Die MSZP warf Orbán ebenfalls eine klare Niederlage für Ungarn vor und erklärte dies mit einem merkwürdigen Konstrukt: „Ungarn erhält wegen Orbán und den Lügen seiner Regierung in den vergangenen Jahren nicht so viel Geld aus dem Wiederaufbaufonds, wie es gerne hätte.“ Bei der Kalkulation von „Next Generation EU“ würden nämlich die Arbeitslosenzahlen der Jahre 2015-2019 entscheidendes Gewicht erlangen. „Griechenland und Portugal erhalten deshalb mehr Geld, weil ihre Regierungen die Arbeitsmarktdaten nicht verfälschten“, spielen die Sozialisten auf die hiesigen Statistiken an, in denen sowohl Personen in den öffentlichen Arbeitsprogrammen als auch eine gewisse Zahl von Auslandsungarn erscheinen.
Die Konklusion ist jedenfalls bei allen Oppositionsparteien die gleiche, wonach Orbán einen denkbar schlechten Handel für Ungarn gemacht habe.
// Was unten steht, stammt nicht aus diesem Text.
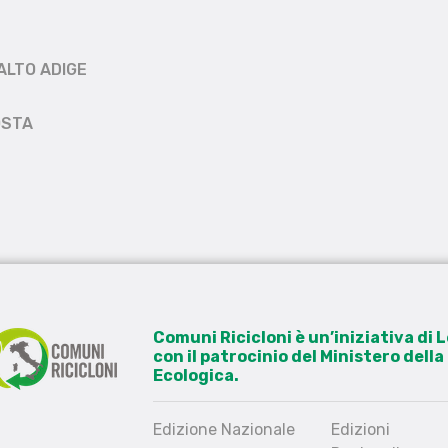
ALTO ADIGE
OSTA
Comuni Ricicloni è un’iniziativa di
con il patrocinio del Ministero dell
Ecologica.
Edizione Nazionale
Edizioni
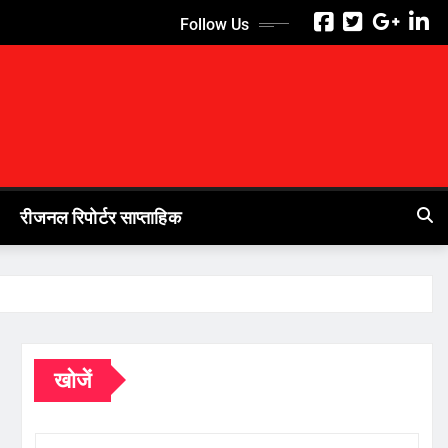
Follow Us
रीजनल रिपोर्टर साप्ताहिक
खोजें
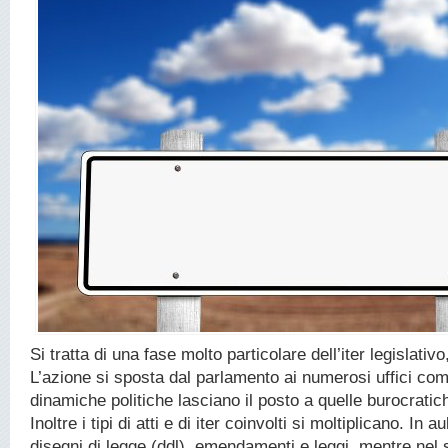
Si tratta di una fase molto particolare dell’iter legislativ
L’azione si sposta dal parlamento ai numerosi uffici com
dinamiche politiche lasciano il posto a quelle burocratic
Inoltre i tipi di atti e di iter coinvolti si moltiplicano. In au
disegni di legge (ddl), emendamenti e leggi, mentre nel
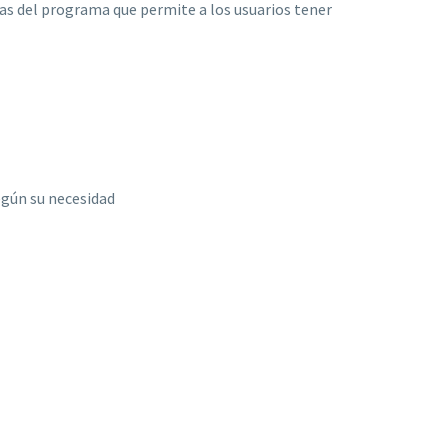
as del programa que permite a los usuarios tener
según su necesidad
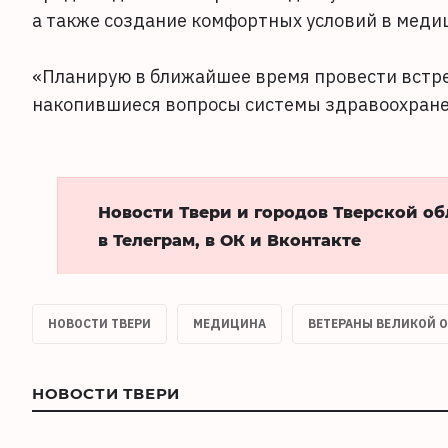
а также создание комфортных условий в медиц
«Планирую в ближайшее время провести встр
накопившиеся вопросы системы здравоохране
Новости Твери и городов Тверской о
в Телеграм, в ОК и Вконтакте
НОВОСТИ ТВЕРИ
МЕДИЦИНА
ВЕТЕРАНЫ ВЕЛИКОЙ 
НОВОСТИ ТВЕРИ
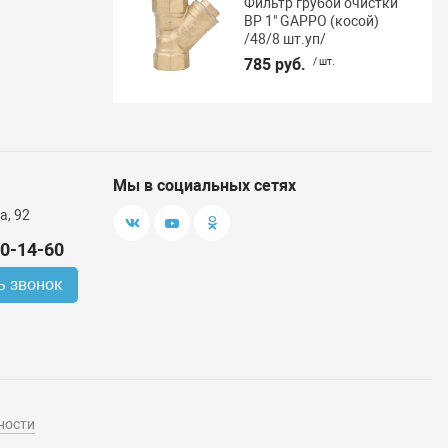
Фильтр грубой очистки
ВР 1" GAPPO (косой)
/48/8 шт.уп/
785 руб.
/ шт.
Мы в социальных сетях
а, 92
00-14-60
ь звонок
ности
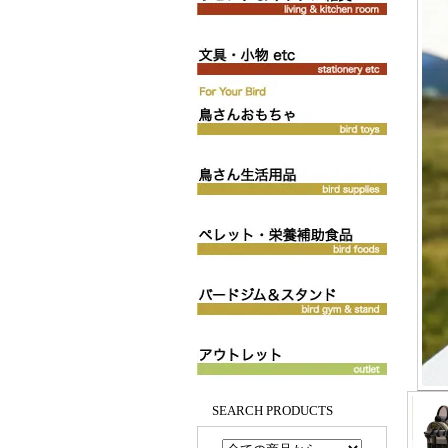
SEARCH PRODUCTS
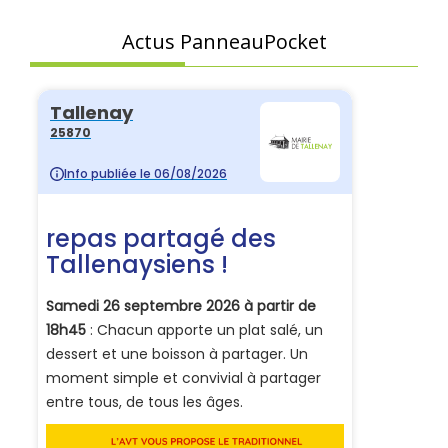
Actus PanneauPocket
Dabei darf das nach der Einwohnerzahl am besten vergleichbare Tschechien, der wirtschaftlich stärkste Partner im Visegrád-Bund, bis 2027 einschließlich der Zuschüsse des Wiederaufbaufonds auf 36 Mrd. Euro rechnen und weitere 15 Mrd. Euro an begünstigten Krediten aufnehmen. Das ergibt ein absolutes Finanzierungsvolumen von gut 50 Mrd. Euro, so wie es auch Ungarn winkt. Keine so schlechten Aussichten.
“Die Ehefrau von Ex-Ministerpräsident Ferenc Gyurcsány, Klára Dobrev, die neuerdings für die neoliberale DK im Europäischen Parlament sitzt, sprach von einer „gewaltigen Niederlage für Orbán“, der beim EU-Gipfel keinen Cent zusätzlich für sein Land erstreiten konnte, anders als etwa Polen oder Bulgaren.”
Durch ihre besondere Liebe zur deutschen Sozialdemokratie und die EU wird Frau Stasi-Staatsbankrott-Lügenrede doch noch berühmt.
Dass solche Leute wie Dobrev die gesamte Opposition mit runter ziehen könnten, scheint vielen egal zu sein. Schön, dass Herr Ackermann die DK als neoliberal bezeichnet. Auch sie muss irgendwann Farbe bekennen wie ihr Mann einst, damals 2006, und sagen: “Wir haben es vefickt.” (O-Ton Gyurcsány von 2006).